* Excerpted text *
(begin)
IMI misled state to receive NIS 30m overpayment on IDF project

Israel Military Industries is two years behind its timetable for a NIS 1 billion project for Israel’s land forces.

A key NIS 1 billion project being carried out by Israel Military Industries (IMI) for Israel’s land forces is plagued with severe financial irregularities. State Comptroller and Public Complaints Commissioner Eliezer Goldberg reported today that these irregularities have cost the state tens of millions of shekels.

Irregularities began even before IMI signed a contract with the Ministry of Defense in July 1998. IMI’s management did not submit the contract to the company board of directors for approval; approval was granted only after the fact. Nor did IMI’s management report its request for added budget to the company board.

Under the agreement, IMI undertook to provide the Israel Defense Forces (IDF) with initial operation capability by a specific date, but is more than two years behind the stipulated timetable. IDF pointed out the failures in the project at the very beginning, but both IMI and the Ministry of Defense ignored their warnings.

In June 2002, IMI demanded an additional NIS 100 million for the project from the Ministry of Defense, following a similar demand made to IMI by an important subcontractor for the project. IMI passed the demand along without checking the subcontractor’s figures.
(end)
* Provided material *
(begin)
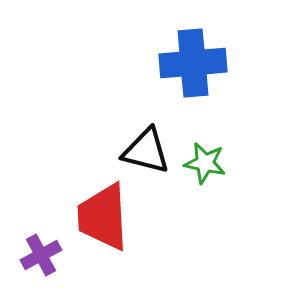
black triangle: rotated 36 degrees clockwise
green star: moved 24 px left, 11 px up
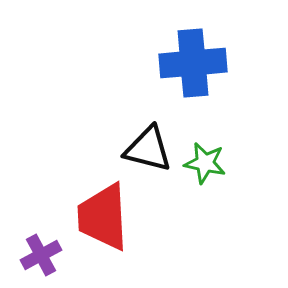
black triangle: moved 2 px right, 2 px up
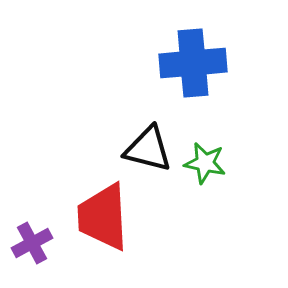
purple cross: moved 9 px left, 12 px up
(end)
* Work instructions *
For the article on Israel Military Industries, say whether each statement agrees with it, giving yes or no and quoting the words that decide it: (a) IMI's management got the board of directors' approval for the contract before it was signed. (b) IMI is more than two years behind the agreed timetable. (c) IMI checked the subcontractor's figures before passing on the demand for more money.

* Reply *
(a) No: "IMI’s management did not submit the contract to the company board of directors for approval; approval was granted only after the fact."
(b) Yes: "is more than two years behind the stipulated timetable"
(c) No: "IMI passed the demand along without checking the subcontractor’s figures."